Arts Professional Story: Stuart Carden, Silk Road Theater Project

Why is your work important in our current political/cultural climate?
WethePeople.thumbnail.jpg
Silk Road Theater Project, "Back of the Throat." Photo taken by Johnny Knight.
The Silk Road Theater's production, OUR ENEMIES, written by Egyptian-American playwright, Yussef El Guindi, is important because Arab-American literature is important. And because Arab-America needs to find its place on America's stages. In an age characterized by conflict between the United States and the Arab World, Arab-America needs to be woven into our national tapestry (and consciousness). We at Silk Road Theatre Project believe strongly, believe passionately in fact, that this weaving, this becoming American, is best served through cultural production.

Like so many twenty-first century "hyphenated" Americans, Yussef embodies that transnational spirit of hailing from both here and there, belonging to both us and them. When we consider that the population of the United States is expected to increase by over one third in the next forty years, an increase driven largely by immigration, then bridge voices like Yussef's become our cultural interpreters. And plays like OUR ENEMIES, that reveal the complexities, joys, and contradictions of Arab-Americans become invaluable points of reference in our cultural evolution.

How does your theater's participation in ThinkTank hope to motivate social change?

(ThinkTank is a month-long program that unites several local theater companies around a theme, this year's being immigration, and is organized by Remy Bumppo Theatre Company.)

The debate about immigration and the integration of diasporic communities into the fabric of this society is one that is absolutely driven by our massive and pervasive media machine. Pundits, talk-show hosts, publishers and publicists drive the discussions and have more political impact than our politicians. OUR ENEMIES lays bare the challenges, unspoken prejudices, and internal conflicts that arise from a few voices representing many. It also poses, compellingly, the question: who is representing whom and what does it say about the rest of us?

Whether or not our participation in ThinkTank motivates social change, I'm not sure. But our hope is that the play will encourage audiences to think more deeply about how minority populations are represented in the media while revealing a more dimensional (and thus humanizing) portrait of Arab-America.

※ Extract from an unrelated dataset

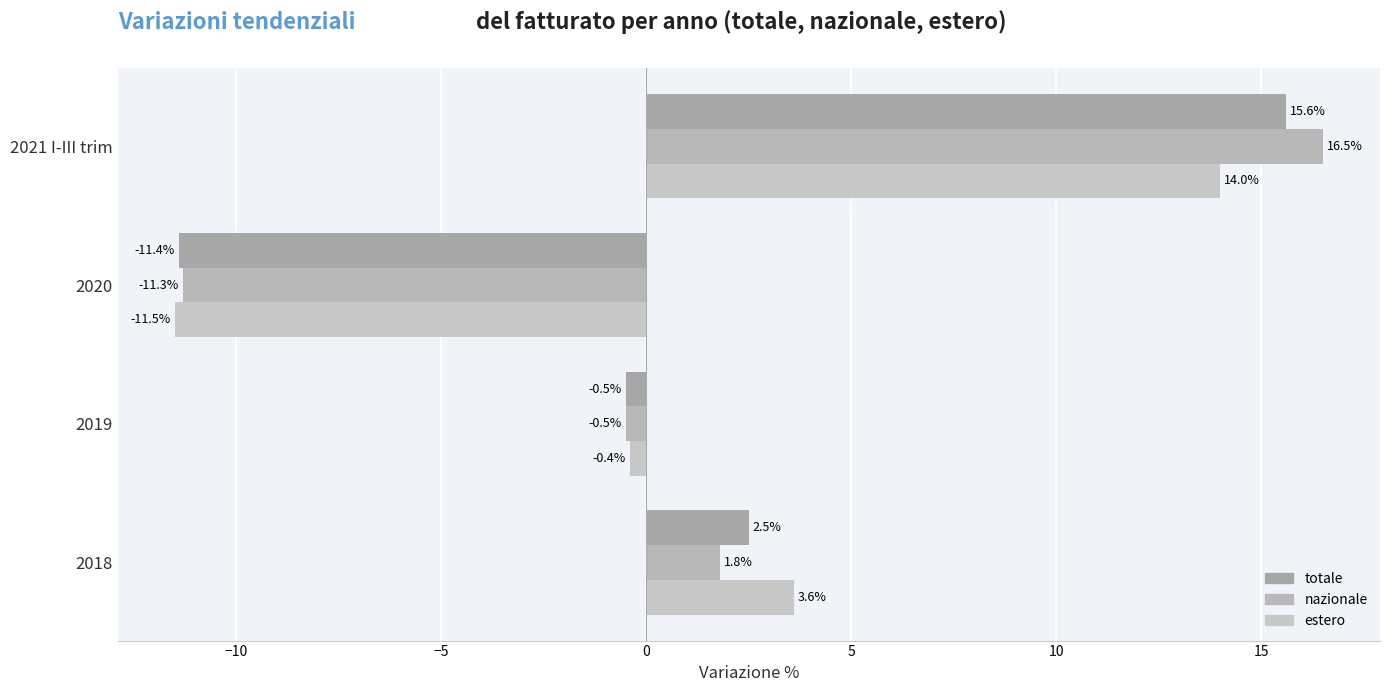

At how many categories does at least one series exceed 3?

2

What is the most important message you try to instill in your audiences?

We are all inextricably and beautifully interdependent.

How important is your mission statement to the direction your company takes over time?

Silk Road Theatre Project is the only theatre company in the United States with a commitment to showcasing playwrights of Asian, Middle Eastern, and Mediterranean backgrounds, writing plays that feature protagonists of Asian, Middle Eastern, and Mediterranean backgrounds. That playwright/protagonist imperative is the glue that binds our mission to our vision and thus our reason for being. In using the historic Silk Road, a territory that stretched from China to Italy, as both a geographic guide and metaphor for cross-cultural exchange, we have emerged as the nation's first-ever theatre company dedicated to representing such diverse groupings of peoples and cultures. At the moment we are working hard to establish this new and unique model of "multi-ethnic" theatre in Chicago's critical, grant giving and theatrical communities. This will take some time. In the future, I imagine our mission will continue to act as a compass, guiding our play selection, partnerships and growth as well as our daily interpersonal interactions. I can imagine a time where we might want to expand the boundaries of the Silk Road to engage even more of the world's stories and voices, but for the moment we'll stick to the twenty-nine countries and two-thirds of the world's population that comprise the Silk Road.

Stuart Carden is a free-lance director, instructor, Viewpoints specialist and the Associate Artistic Director of Silk Road Theatre Project. For SRTP he directed the Midwest Premiere of David Henry Hwang's GOLDEN CHILD and After Dark Award Winning productions of resident playwright, Yussef El Guindi's TEN ACROBATS IN AN AMAZING LEAP OF FAITH and BACK OF THE THROAT. Elsewhere in Chicago he has worked with Victory Gardens, Steppenwolf, The Chicago Cultural Center, Remy Bumppo and Strawdog Theatre Company. Outside of Chicago his credits include Actors Theatre of Louisville, The City Theatre, SITI Company, Open Stage Theatre, Shurin Theatre (NYC) and Pittsburgh Irish and Classical Theatre. Stuart studied Viewpoints with Anne Bogart and the SITI Company, Grotowski with the Mossoviet Theatre in Moscow and received his MFA in directing from Carnegie Mellon University. He has taught or served as guest director at Carnegie Mellon University, Loyola University, the College of DuPage, Northeastern Illinois University, Beloit College and University of Wisconsin. An Artistic Associate with Pittsburgh Irish and Classical Theatre, Stuart has made the questionable decision to summer in Pittsburgh and winter in Chicago.